Le cacao marchand est trié puis torréfié selon les mêmes méthodes que le café, dans des torréfacteurs à tambour pendant 20 à 35 minutes à des températures de 110 à 140 degrés. Cette opération développe l’arôme chocolat et abaisse la teneur en eau autour de 2%. Dans les cacaos fins, on distingue 3 origines de l’arôme :

  • l’arôme de constitution, déjà présent dans la graine fraîche (par exemple la flaveur florale du cacao nacional d'Equateur);
  • l’arôme fermentaire, constitué par des métabolites issus de la fermentation microbienne (comme pour les fromages);
  • et l’arôme thermique, nettement chocolat, qui se développe surtout au cours de la torréfaction.

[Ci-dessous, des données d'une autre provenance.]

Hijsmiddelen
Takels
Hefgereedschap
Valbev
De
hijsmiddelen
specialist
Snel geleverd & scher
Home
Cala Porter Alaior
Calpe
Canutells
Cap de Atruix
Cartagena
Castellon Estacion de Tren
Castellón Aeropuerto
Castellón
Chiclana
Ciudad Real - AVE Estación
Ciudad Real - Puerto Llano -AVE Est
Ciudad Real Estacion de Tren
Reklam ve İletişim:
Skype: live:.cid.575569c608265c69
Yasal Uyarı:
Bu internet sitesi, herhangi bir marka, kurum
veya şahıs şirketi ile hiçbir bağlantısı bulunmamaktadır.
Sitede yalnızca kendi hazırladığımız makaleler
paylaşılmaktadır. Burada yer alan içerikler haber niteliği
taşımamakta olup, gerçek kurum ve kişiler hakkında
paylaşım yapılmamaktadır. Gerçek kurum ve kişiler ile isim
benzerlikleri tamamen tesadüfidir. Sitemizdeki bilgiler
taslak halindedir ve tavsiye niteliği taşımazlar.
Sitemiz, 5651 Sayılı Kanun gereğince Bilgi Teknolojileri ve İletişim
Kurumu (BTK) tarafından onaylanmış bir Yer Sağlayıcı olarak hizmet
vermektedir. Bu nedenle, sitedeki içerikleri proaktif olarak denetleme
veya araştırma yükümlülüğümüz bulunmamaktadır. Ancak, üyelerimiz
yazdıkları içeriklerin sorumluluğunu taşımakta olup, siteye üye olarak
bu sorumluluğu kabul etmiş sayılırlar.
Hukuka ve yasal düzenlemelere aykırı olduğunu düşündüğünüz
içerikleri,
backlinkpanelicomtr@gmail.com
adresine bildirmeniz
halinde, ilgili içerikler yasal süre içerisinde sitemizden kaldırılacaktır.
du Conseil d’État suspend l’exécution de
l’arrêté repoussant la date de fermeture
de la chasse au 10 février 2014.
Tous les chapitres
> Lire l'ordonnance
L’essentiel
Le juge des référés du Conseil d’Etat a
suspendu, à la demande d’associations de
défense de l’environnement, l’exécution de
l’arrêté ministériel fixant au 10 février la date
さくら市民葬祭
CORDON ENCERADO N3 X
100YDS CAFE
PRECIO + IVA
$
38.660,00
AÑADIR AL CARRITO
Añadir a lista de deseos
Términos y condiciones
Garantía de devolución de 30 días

Ensuite, le concassage permet de broyer grossièrement les fèves et d’obtenir le grué (ou nibs) qui sera séparé des coques et des germes puis broyé finement et fondu pour obtenir la masse de cacao. Cette masse a deux devenirs possibles :

  • issue de cacaos ordinaires, elle est pressée dans des presses hydrauliques pour en extraire le beurre de cacao, liquide jaune qui fond à 34 degrés. Le beurre obtenu sera simplement filtré et désodorisé. Ce qui reste dans la presse est le tourteau qui contient encore 10% à 20% de matière grasse : en le pulvérisant on obtient la poudre de cacao, qui est utilisée dans l’industrie des petits déjeuners, des pâtes à tartiner, des goûters et des desserts chocolatés. Le beurre de cacao, additionné de sucre et de poudre de lait, sert à fabriquer le chocolat blanc. En raison de son point de fusion, le beurre de cacao peut servir de support à des produits cosmétiques ou médicamenteux, mais il est progressivement remplacé par des matières synthétiques moins chères. Le principal avenir du beurre de cacao reste la chocolaterie.
  • issue de cacaos plus aromatiques, la masse est la matière première de l'industrie chocolatière. Elle est d'abord additionnée de sucre et, éventuellement de lait pour faire le chocolat au lait. Le mélange est ensuite raffiné de manière à obtenir des particules de chocolat très fines (20 microns), qui assurent une texture en bouche agréable. Le conchage, processus complexe qui émousse les arêtes vives subsistant après le raffinage est un malaxage long et à chaud (autour de 60 degrés) qui donne une pâte moelleuse. C’est à la fin du conchage que l’on rajoute le beurre de cacao nécessaire à la bonne texture du chocolat. Le chocolat doit en effet contenir entre 31 et 35% de matière grasse pour que toutes ses particules soient enrobées d'un film lipidique continu : cela constitue en fait une sorte d’émulsion. Le chocolat de couverture, plus riche en matière grasse est destiné à être refondu par les artisans chocolatiers pour faire les enrobages, les moulages etc. Enfin, le tempérage amorce la cristallisation du chocolat sous sa forme ß, la plus fine et la plus stable : on l’obtient en réalisant des cycles de réchauffements et refroidissements, autour du point de fusion. Ensuite, le cacao est mis en moule et refroidi pour obtenir le chocolat. Un chocolat qui est donné à 60% de cacao contient 40% de sucre et 60% du mélange masse + beurre de cacao (sans inclure les additifs de type lécithine ou vanille qui représentent moins de 1%). Le cacao sera mis en moule et refroidi pour obtenir le chocolat.